RECORD SET Block Start
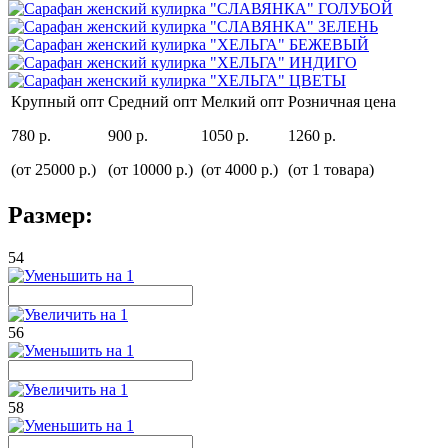
Крупный опт
Средний опт
Мелкий опт
Розничная цена
780 р.
900 р.
1050 р.
1260 р.
(от 25000 р.)
(от 10000 р.)
(от 4000 р.)
(от 1 товара)
Размер:
54
56
58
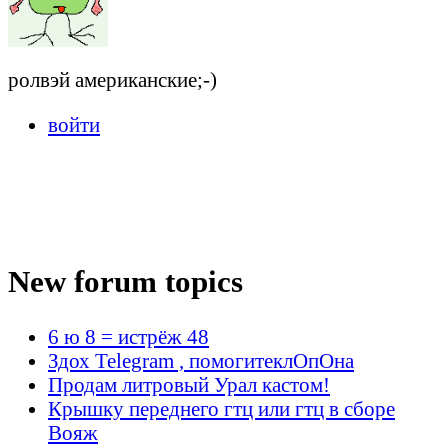
ролвэй американские;-)
войти
New forum topics
6 ю 8 = истрёж 48
Здох Telegram , помогитеклОпОна
Продам литровый Урал кастом!
Крышку переднего гтц или гтц в сборе
Вояж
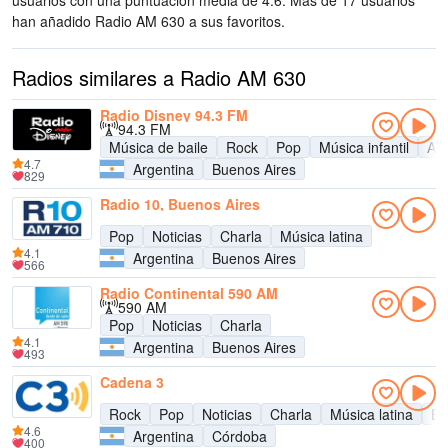
usuarios con una puntuación media de 4.6. Más de 17 usuarios
han añadido Radio AM 630 a sus favoritos.
Radios similares a Radio AM 630
Radio Disney 94.3 FM
94.3 FM
Música de baile
Rock
Pop
Música infantil
Adu
4.7
Argentina
Buenos Aires
829
Radio 10, Buenos Aires
Pop
Noticias
Charla
Música latina
4.1
Argentina
Buenos Aires
566
Radio Continental 590 AM
590 AM
Pop
Noticias
Charla
4.1
Argentina
Buenos Aires
493
Cadena 3
Rock
Pop
Noticias
Charla
Música latina
En
4.6
Argentina
Córdoba
400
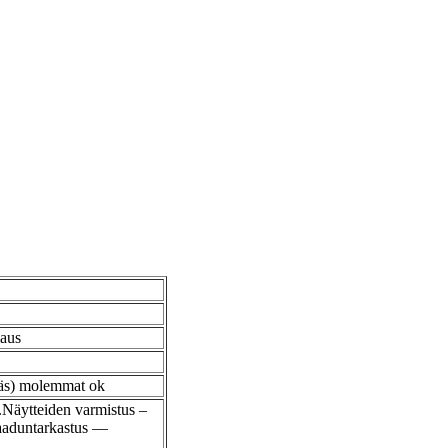
laus
eräs) molemmat ok
Näytteiden varmistus –
laaduntarkastus —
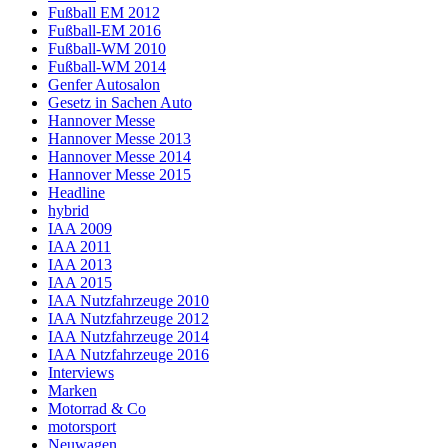
Fußball EM 2012
Fußball-EM 2016
Fußball-WM 2010
Fußball-WM 2014
Genfer Autosalon
Gesetz in Sachen Auto
Hannover Messe
Hannover Messe 2013
Hannover Messe 2014
Hannover Messe 2015
Headline
hybrid
IAA 2009
IAA 2011
IAA 2013
IAA 2015
IAA Nutzfahrzeuge 2010
IAA Nutzfahrzeuge 2012
IAA Nutzfahrzeuge 2014
IAA Nutzfahrzeuge 2016
Interviews
Marken
Motorrad & Co
motorsport
Neuwagen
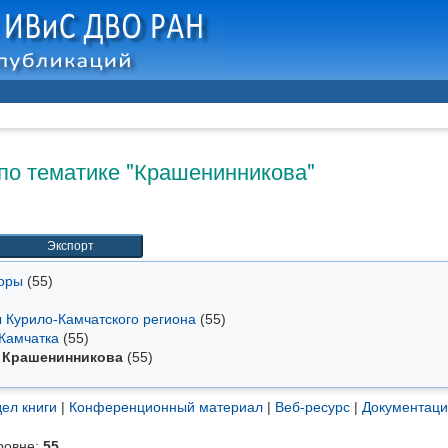
по тематике "Крашенинникова"
торы
(55)
ы Курило-Камчатского региона
(55)
 Камчатка
(55)
Крашенинникова
(55)
ел книги
|
Конференционный материал
|
Веб-ресурс
|
Документац
ровне:
55
.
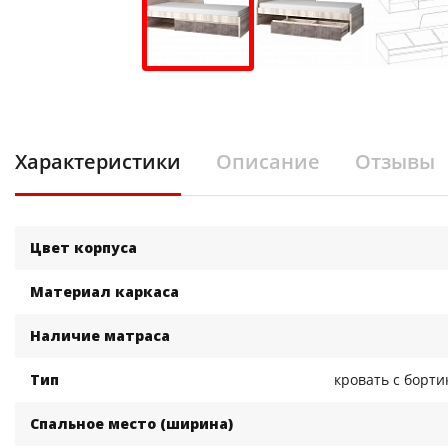
Характеристики
Описание
Отзывы
Цвет корпуса
Материал каркаса
Наличие матраса
Тип
кровать с борти
Спальное место (ширина)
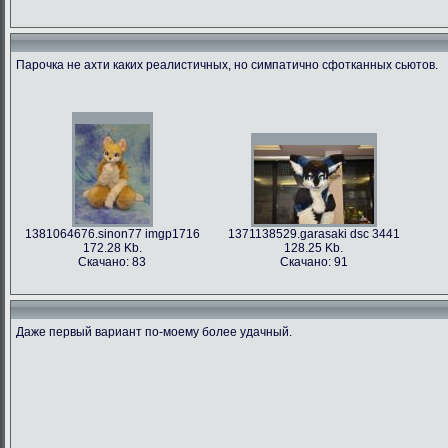
Парочка не ахти каких реалистичных, но симпатично сфотканных сьютов.
1381064676.sinon77 imgp1716
1371138529.garasaki dsc 3441
172.28 Kb.
128.25 Kb.
Скачано: 83
Скачано: 91
Даже первый вариант по-моему более удачный.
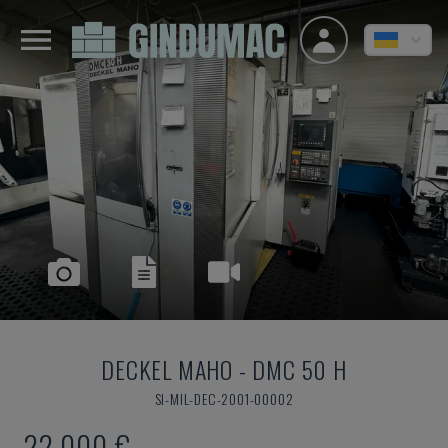
DECKEL MAHO
-
DMC 50 H
SI-MIL-DEC-2001-00002
22.000 €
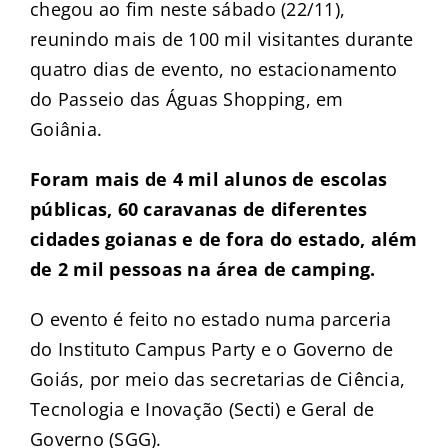
chegou ao fim neste sábado (22/11),
reunindo mais de 100 mil visitantes durante
quatro dias de evento, no estacionamento
do Passeio das Águas Shopping, em
Goiânia.
Foram mais de 4 mil alunos de escolas
públicas, 60 caravanas de diferentes
cidades goianas e de fora do estado, além
de 2 mil pessoas na área de camping.
O evento é feito no estado numa parceria
do Instituto Campus Party e o Governo de
Goiás, por meio das secretarias de Ciência,
Tecnologia e Inovação (Secti) e Geral de
Governo (SGG).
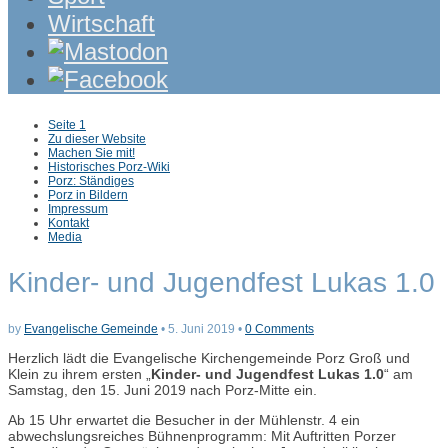
Wirtschaft
Sub
Seite 1
menu
Zu dieser Website
Machen Sie mit!
Historisches Porz-Wiki
Porz: Ständiges
Porz in Bildern
Impressum
Kontakt
Media
Kinder- und Jugendfest Lukas 1.0
by
Evangelische Gemeinde
•
5. Juni 2019
•
0 Comments
Herzlich lädt die Evangelische Kirchengemeinde Porz Groß und
Klein zu ihrem ersten „
Kinder- und Jugendfest Lukas 1.0
“ am
Samstag, den 15. Juni 2019 nach Porz-Mitte ein.
Ab 15 Uhr erwartet die Besucher in der Mühlenstr. 4 ein
abwechslungsreiches Bühnenprogramm: Mit Auftritten Porzer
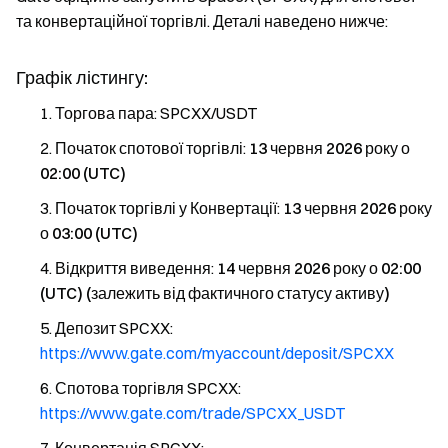
та конвертаційної торгівлі. Деталі наведено нижче:
Графік лістингу:
Торгова пара: SPCXX/USDT
Початок спотової торгівлі:
13 червня 2026 року о
02:00 (UTC)
Початок торгівлі у Конвертації:
13 червня 2026 року
о 03:00 (UTC)
Відкриття виведення:
14 червня 2026 року о 02:00
(UTC) (залежить від фактичного статусу активу)
Депозит SPCXX:
https://www.gate.com/myaccount/deposit/SPCXX
Спотова торгівля SPCXX:
https://www.gate.com/trade/SPCXX_USDT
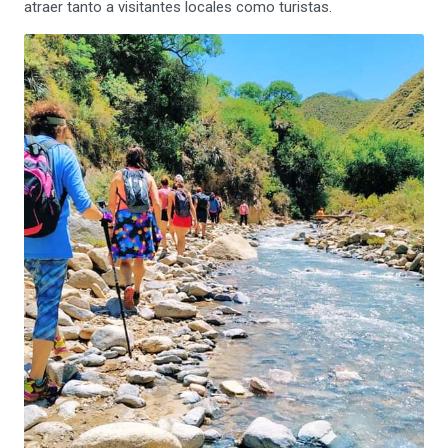
atraer tanto a visitantes locales como turistas.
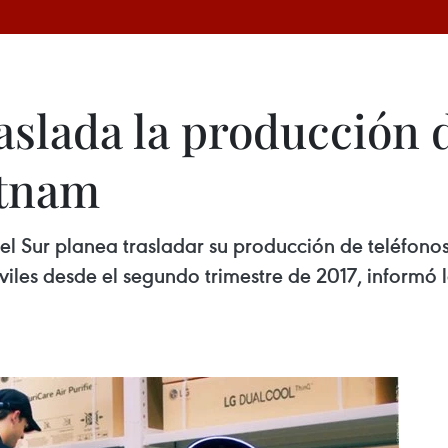
aslada la producción 
etnam
 Sur planea trasladar su producción de teléfonos 
viles desde el segundo trimestre de 2017, informó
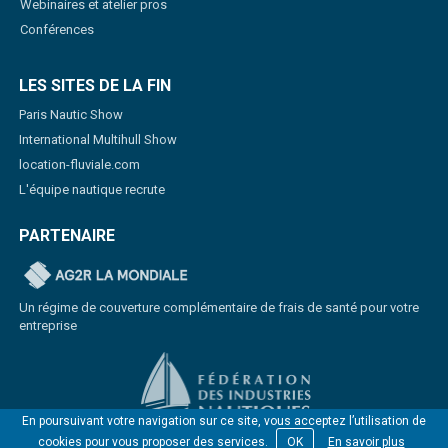
Webinaires et atelier pros
Conférences
LES SITES DE LA FIN
Paris Nautic Show
International Multihull Show
location-fluviale.com
L'équipe nautique recrute
PARTENAIRE
Un régime de couverture complémentaire de frais de santé pour votre
entreprise
En poursuivant votre navigation sur ce site, vous acceptez l’utilisation de
cookies pour vous proposer des services.
OK
En savoir plus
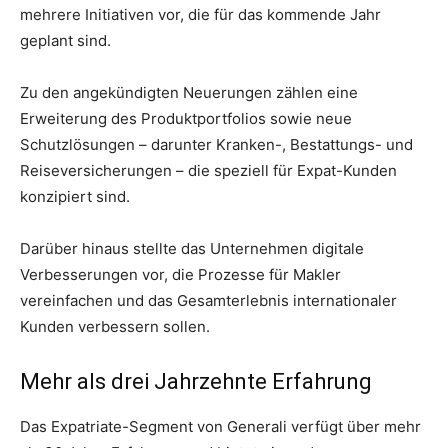
mehrere Initiativen vor, die für das kommende Jahr
geplant sind.
Zu den angekündigten Neuerungen zählen eine
Erweiterung des Produktportfolios sowie neue
Schutzlösungen – darunter Kranken-, Bestattungs- und
Reiseversicherungen – die speziell für Expat-Kunden
konzipiert sind.
Darüber hinaus stellte das Unternehmen digitale
Verbesserungen vor, die Prozesse für Makler
vereinfachen und das Gesamterlebnis internationaler
Kunden verbessern sollen.
Mehr als drei Jahrzehnte Erfahrung
Das Expatriate-Segment von Generali verfügt über mehr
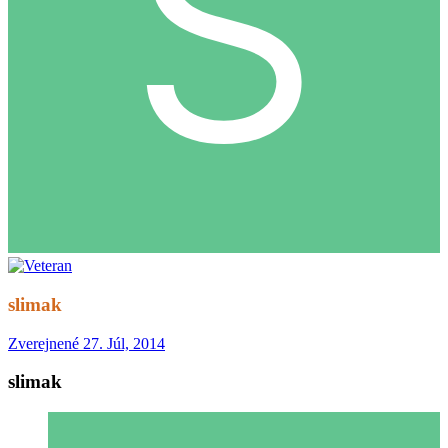
slimak
Zverejnené
27. Júl, 2014
slimak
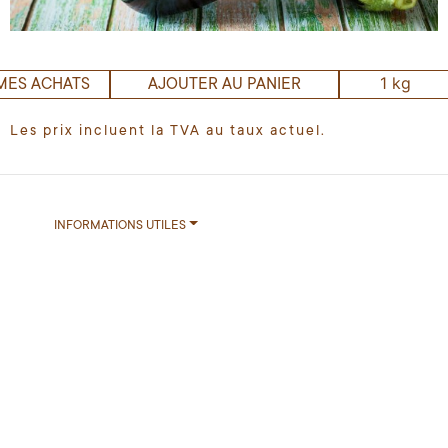
1 kg
MES ACHATS
AJOUTER AU PANIER
Les prix incluent la TVA au taux actuel.
INFORMATIONS UTILES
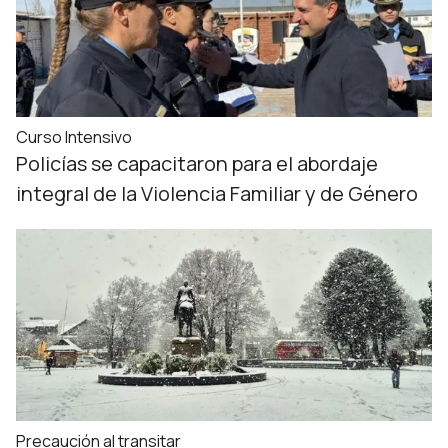
Curso Intensivo
Policías se capacitaron para el abordaje
integral de la Violencia Familiar y de Género
Precaución al transitar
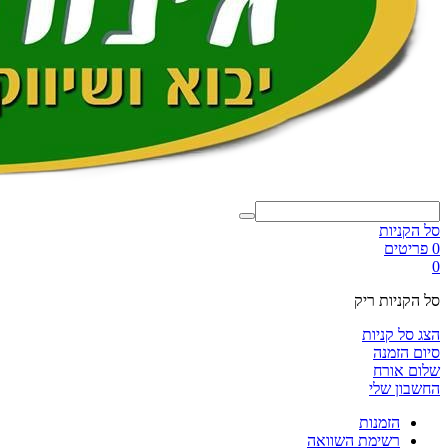
סל הקניות
0 פריטים
0
סל הקניות ריק
הצג סל קניות
סיום הזמנה
שלום אורח
החשבון שלי
הזמנות
רשימת השוואה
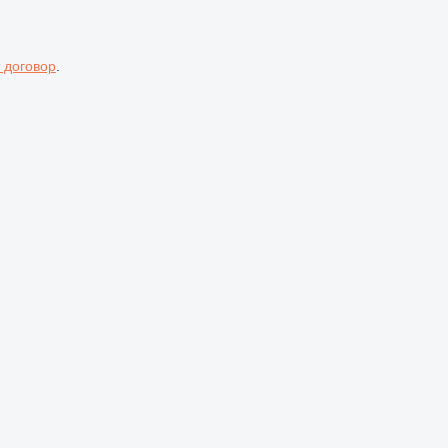
 договор
.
RECORD SET Block End
Can you turn every line of the records into one numbered list, skipping blank lines and leaving the pictures out?

EXERCISE RESPONSE:
1. Крупный опт
2. Средний опт
3. Мелкий опт
4. Розничная цена
5. 780 р.
6. 900 р.
7. 1050 р.
8. 1260 р.
9. (от 25000 р.)
10. (от 10000 р.)
11. (от 4000 р.)
12. (от 1 товара)
13. Размер:
14. 54
15. 56
16. 58
17. ролвэй американские;-)
18. войти
19. New forum topics
20. 6 ю 8 = истрёж 48
21. Здох Telegram , помогитеклОпОна
22. Продам литровый Урал кастом!
23. Крышку переднего гтц или гтц в сборе
24. Вояж
25. usuarios con una puntuación media de 4.6. Más de 17 usuarios
26. han añadido Radio AM 630 a sus favoritos.
27. Radios similares a Radio AM 630
28. Radio Disney 94.3 FM
29. 94.3 FM
30. Música de baile
31. Rock
32. Pop
33. Música infantil
34. Adu
35. 4.7
36. Argentina
37. Buenos Aires
38. 829
39. Radio 10, Buenos Aires
40. Pop
41. Noticias
42. Charla
43. Música latina
44. 4.1
45. Argentina
46. Buenos Aires
47. 566
48. Radio Continental 590 AM
49. 590 AM
50. Pop
51. Noticias
52. Charla
53. 4.1
54. Argentina
55. Buenos Aires
56. 493
57. Cadena 3
58. Rock
59. Pop
60. Noticias
61. Charla
62. Música latina
63. En
64. 4.6
65. Argentina
66. Córdoba
67. 400
68. laus
69. eräs) molemmat ok
70. Näytteiden varmistus –
71. laaduntarkastus —
72. Fußball EM 2012
73. Fußball-EM 2016
74. Fußball-WM 2010
75. Fußball-WM 2014
76. Genfer Autosalon
77. Gesetz in Sachen Auto
78. Hannover Messe
79. Hannover Messe 2013
80. Hannover Messe 2014
81. Hannover Messe 2015
82. Headline
83. hybrid
84. IAA 2009
85. IAA 2011
86. IAA 2013
87. IAA 2015
88. IAA Nutzfahrzeuge 2010
89. IAA Nutzfahrzeuge 2012
90. IAA Nutzfahrzeuge 2014
91. IAA Nutzfahrzeuge 2016
92. Interviews
93. Marken
94. Motorrad & Co
95. motorsport
96. Neuwagen
97. по тематике "Крашенинникова"
98. торы
99. (55)
100. ы Курило-Камчатского региона
101. (55)
102.  Камчатка
103. (55)
104. Крашенинникова
105. (55)
106. ел книги
107. |
108. Конференционный материал
109. |
110. Веб-ресурс
111. |
112. Документац
113. ровне:
114. 55
115. .
116. Характеристики
117. Описание
118. Отзывы
119. Цвет корпуса
120. Материал каркаса
121. Наличие матраса
122. Тип
123. кровать с борти
124. Спальное место (ширина)
125. Парочка не ахти каких реалистичных, но симпатично сфотканных сьютов.
126. 1381064676.sinon77 imgp1716
127. 1371138529.garasaki dsc 3441
128. 172.28 Kb.
129. 128.25 Kb.
130. Скачано: 83
131. Скачано: 91
132. Даже первый вариант по-моему более удачный.
133. DECKEL MAHO
134. -
135. DMC 50 H
136. SI-MIL-DEC-2001-00002
137. 22.000 €
138. chegou ao fim neste sábado (22/11),
139. reunindo mais de 100 mil visitantes durante
140. quatro dias de evento, no estacionamento
141. do Passeio das Águas Shopping, em
142. Goiânia.
143. Foram mais de 4 mil alunos de escolas
144. públicas, 60 caravanas de diferentes
145. cidades goianas e de fora do estado, além
146. de 2 mil pessoas na área de camping.
147. O evento é feito no estado numa parceria
148. do Instituto Campus Party e o Governo de
149. Goiás, por meio das secretarias de Ciência,
150. Tecnologia e Inovação (Secti) e Geral de
151. Governo (SGG).
152. Wirtschaft
153. Sub
154. Seite 1
155. menu
156. Zu dieser Website
157. Machen Sie mit!
158. Historisches Porz-Wiki
159. Porz: Ständiges
160. Porz in Bildern
161. Impressum
162. Kontakt
163. Media
164. Kinder- und Jugendfest Lukas 1.0
165. by
166. Evangelische Gemeinde
167. •
168. 5. Juni 2019
169. •
170. 0 Comments
171. Herzlich lädt die Evangelische Kirchengemeinde Porz Groß und
172. Klein zu ihrem ersten „
173. Kinder- und Jugendfest Lukas 1.0
174. “ am
175. Samstag, den 15. Juni 2019 nach Porz-Mitte ein.
176. Ab 15 Uhr erwartet die Besucher in der Mühlenstr. 4 ein
177. abwechslungsreiches Bühnenprogramm: Mit Auftritten Porzer
178. та конвертаційної торгівлі. Деталі наведено нижче:
179. Графік лістингу:
180. Торгова пара: SPCXX/USDT
181. Початок спотової торгівлі:
182. 13 червня 2026 року о
183. 02:00 (UTC)
184. Початок торгівлі у Конвертації:
185. 13 червня 2026 року
186. о 03:00 (UTC)
187. Відкриття виведення:
188. 14 червня 2026 року о 02:00
189. (UTC) (залежить від фактичного статусу активу)
190. Депозит SPCXX:
191. https://www.gate.com/myaccount/deposit/SPCXX
192. Спотова торгівля SPCXX:
193. https://www.gate.com/trade/SPCXX_USDT
194. atraer tanto a visitantes locales como turistas.
195. aslada la producción 
196. etnam
197.  Sur planea trasladar su producción de teléfonos 
198. viles desde el segundo trimestre de 2017, informó
199. Webinaires et atelier pros
200. Conférences
201. LES SITES DE LA FIN
202. Paris Nautic Show
203. International Multihull Show
204. location-fluviale.com
205. L'équipe nautique recrute
206. PARTENAIRE
207. Un régime de couverture complémentaire de frais de santé pour votre
208. entreprise
209. En poursuivant votre navigation sur ce site, vous acceptez l’utilisation de
210. cookies pour vous proposer des services.
211. OK
212. En savoir plus
213. mehrere Initiativen vor, die für das kommende Jahr
214. geplant sind.
215. Zu den angekündigten Neuerungen zählen eine
216. Erweiterung des Produktportfolios sowie neue
217. Schutzlösungen – darunter Kranken-, Bestattungs- und
218. Reiseversicherungen – die speziell für Expat-Kunden
219. konzipiert sind.
220. Darüber hinaus stellte das Unternehmen digitale
221. Verbesserungen vor, die Prozesse für Makler
222. vereinfachen und das Gesamterlebnis internationaler
223. Kunden verbessern sollen.
224. Mehr als drei Jahrzehnte Erfahrung
225. Das Expatriate-Segment von Generali verfügt über mehr
226. slimak
227. Zverejnené
228. 27. Júl, 2014
229. slimak
230. 1 kg
231. MES ACHATS
232. AJOUTER AU PANIER
233. Les prix incluent la TVA au taux actuel.
234. INFORMATIONS UTILES
235. Curso Intensivo
236. Policías se capacitaron para el abordaje
237. integral de la Violencia Familiar y de Género
238. Precaución al transitar
239. סל הקניות
240. 0 פריטים
241. 0
242. סל הקניות ריק
243. הצג סל קניות
244. סיום הזמנה
245. שלום אורח
246. החשבון שלי
247. הזמנות
248. רשימת השוואה
249.  договор
250. .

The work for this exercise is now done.